Hardly less unspiritual, in spite of their conventional romance of youth and beauty, are the daughters of the squalid one. The author, in making them simple, has not abstained from making them cunning. Their vanities are well enough, but these women are not only vain, they are so envious as to refuse admiration to a sister-in-law—one who is their rival in no way except in so much as she is a contemporary beauty. "Miss Arabella Wilmot," says the pious father and vicar, "was allowed by all (except my two daughters) to be completely pretty."

They have been left by their father in such brutal ignorance as to be instantly deceived into laughing at bad manners in error for humour. They have no pretty or sensitive instincts. "The jests of the rich," says the Vicar, referring to his own young daughters as audience, "are ever successful." Olivia, when the squire played off a dullish joke, "mistook it for humour. She thought him, therefore, a very fine gentleman." The powders and patches for the country church, the ride thither on Blackberry, in so strange a procession, the face-wash, the dreams and omens, are all good gentle comedy; we are completely convinced of the tedium of Mrs. Primrose's dreams, which she told every morning. But there are other points of comedy that ought not to precede an author's appeal to the kind of sentiment about to be touched by the tragic scenes of The Vicar of Wakefield.

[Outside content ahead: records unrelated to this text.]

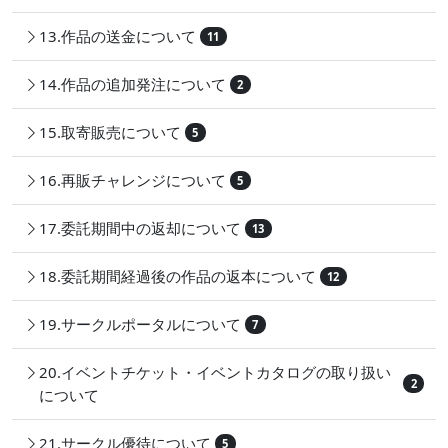
13.作品の送金について
11
14.作品の追加発注について
2
15.取寄販売について
5
16.再販チャレンジについて
5
17.委託期間中の返却について
13
18.委託期間経過後の作品の返本について
12
19.サークルポータルについて
7
20.イベントチケット・イベントカタログの取り扱い
2
について
21.サークル優待について
5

In odd sidling ways Goldsmith bethinks himself to give his principal heroine a shadow of the virtues he has not bestowed upon her. When the unhappy Williams, above-mentioned, has been used in vain by Olivia, and the squire has not declared himself, and she is on the point of keeping her word to Williams by marrying him, the Vicar creates a situation out of it all that takes the reader roundly by surprise: "I frequently applauded her resolution in preferring happiness to ostentation." The good Goldsmith! Here is Olivia perfectly frank with her father as to her exceedingly sincere preference for ostentation, and as to her stratagem to try to obtain it at the expense of honour and of neighbour Williams; her mind is as well known to her father as her father's mind is known to Oliver Goldsmith, and as Oliver Goldsmith's, Dr. Primrose's, and Olivia's minds are known to the reader. And in spite of all, your Goldsmith and your Vicar turn you this phrase to your very face. You hardly know which way to look; it is so disconcerting.

Seeing that Olivia (with her chance-recovered virtue) and Sophia may both be expected to grow into the kind of matronhood represented by their mother, it needs all the conditions of fiction to surround the close of their love-affairs with the least semblance of dignity. Nor, in fact, can it be said that the final winning of Sophia is an incident that errs by too much dignity. The scene is that in which Burchell, revealed as Sir William Thornhill, feigns to offer her in marriage to the good-natured rogue, Jenkinson, fellow prisoner with her father, in order that, on her indignant and distressed refusal, he may surprise her agreeably by crying, "What? Not have him? If that be the case, I think I must have you myself." Even for an avowedly eccentric master of whims, this is playing with forbidden ironies. True, he catches her to his breast with ardour, and calls her "sensible." "Such sense and such heavenly beauty," finally exclaims the happy man. Let us make him a present of the heavenly beauty. It is the only thing not disproved, not dispraised, not disgraced, by a candid study of the Ladies of the Idyll.